Get happy about depression study results
- John George
- Senior Reporter- Philadelphia Business Journal
“It’s not typical to see long-term benefit in patients who have treatment resistant forms of depression,” said study investigator Dr. Philip Janicak, a professor of psychiatry at Rush University and the medical director of Rush Psychiatric Clinical Research Center.
The study results were presented Tuesday by the Malvern, Pa., company, led by CEO Bruce Shook, at the annual meeting of the American Psychiatric Association in San Francisco.
Neuronetics’ TMS (transcranial magnetic stimulation) therapy involves the use of a non-invasive therapeutic device to deliver MRI-strength, pulsed, magnetic fields that induce an electronic current in the cerebral cortex — the part of the brain that controls mood.
The study found 68 percent of the patients treated with Neurostar experienced significant improvement in their depression, and 45 percent reported being in complete remission a year later.
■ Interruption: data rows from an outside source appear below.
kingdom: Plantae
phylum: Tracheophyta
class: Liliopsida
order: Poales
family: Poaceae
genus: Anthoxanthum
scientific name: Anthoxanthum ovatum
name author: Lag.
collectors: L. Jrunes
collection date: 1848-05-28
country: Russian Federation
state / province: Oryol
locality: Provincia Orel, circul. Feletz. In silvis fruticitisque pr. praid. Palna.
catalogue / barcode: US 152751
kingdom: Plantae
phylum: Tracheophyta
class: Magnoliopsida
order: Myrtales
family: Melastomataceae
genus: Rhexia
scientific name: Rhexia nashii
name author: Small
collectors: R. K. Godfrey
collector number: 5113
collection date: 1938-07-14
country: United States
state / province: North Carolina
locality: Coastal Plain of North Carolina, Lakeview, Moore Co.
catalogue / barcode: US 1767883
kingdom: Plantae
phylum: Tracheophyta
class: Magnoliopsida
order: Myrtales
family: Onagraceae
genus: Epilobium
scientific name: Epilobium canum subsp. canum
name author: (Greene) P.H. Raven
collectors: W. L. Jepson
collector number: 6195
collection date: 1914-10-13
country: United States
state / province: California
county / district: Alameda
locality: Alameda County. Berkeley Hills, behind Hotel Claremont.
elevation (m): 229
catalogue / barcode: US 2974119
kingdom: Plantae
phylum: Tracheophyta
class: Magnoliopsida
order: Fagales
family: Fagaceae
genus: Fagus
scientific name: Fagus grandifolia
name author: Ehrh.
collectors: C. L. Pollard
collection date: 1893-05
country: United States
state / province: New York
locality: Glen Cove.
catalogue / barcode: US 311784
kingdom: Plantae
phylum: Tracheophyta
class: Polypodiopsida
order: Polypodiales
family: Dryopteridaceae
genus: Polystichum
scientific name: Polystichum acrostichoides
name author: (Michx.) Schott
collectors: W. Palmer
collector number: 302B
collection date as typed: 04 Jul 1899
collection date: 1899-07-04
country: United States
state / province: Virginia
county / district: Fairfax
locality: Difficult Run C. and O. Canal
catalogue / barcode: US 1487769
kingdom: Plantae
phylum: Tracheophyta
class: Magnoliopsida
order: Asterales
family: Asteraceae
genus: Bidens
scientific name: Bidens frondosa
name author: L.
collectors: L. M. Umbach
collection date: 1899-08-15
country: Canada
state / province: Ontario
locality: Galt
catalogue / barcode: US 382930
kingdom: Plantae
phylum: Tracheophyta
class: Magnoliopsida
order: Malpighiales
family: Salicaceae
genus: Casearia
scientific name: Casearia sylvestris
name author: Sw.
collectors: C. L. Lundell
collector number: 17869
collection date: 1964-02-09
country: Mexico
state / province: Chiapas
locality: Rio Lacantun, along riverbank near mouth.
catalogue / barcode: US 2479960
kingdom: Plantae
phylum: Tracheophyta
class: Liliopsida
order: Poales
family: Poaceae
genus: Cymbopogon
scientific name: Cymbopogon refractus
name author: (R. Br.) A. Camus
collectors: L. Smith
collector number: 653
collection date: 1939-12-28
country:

The clinical trial involved 42 clinical practices and 307 patients with a primary diagnosis of unipolar, non-psychotic major depressive disorder, whose conditions failed to improve after previously receiving antidepressant medication.
More than 12,000 patients have received treatment from one of the nearly 500 NeuroStar Systems now in operation across country since the therapy was cleared by the Food & Drug Administration in 2008, according to Neuronetics.
In June 2012, Neuronetics received the European Commission approval for the NeuroStar TMS Therapy System.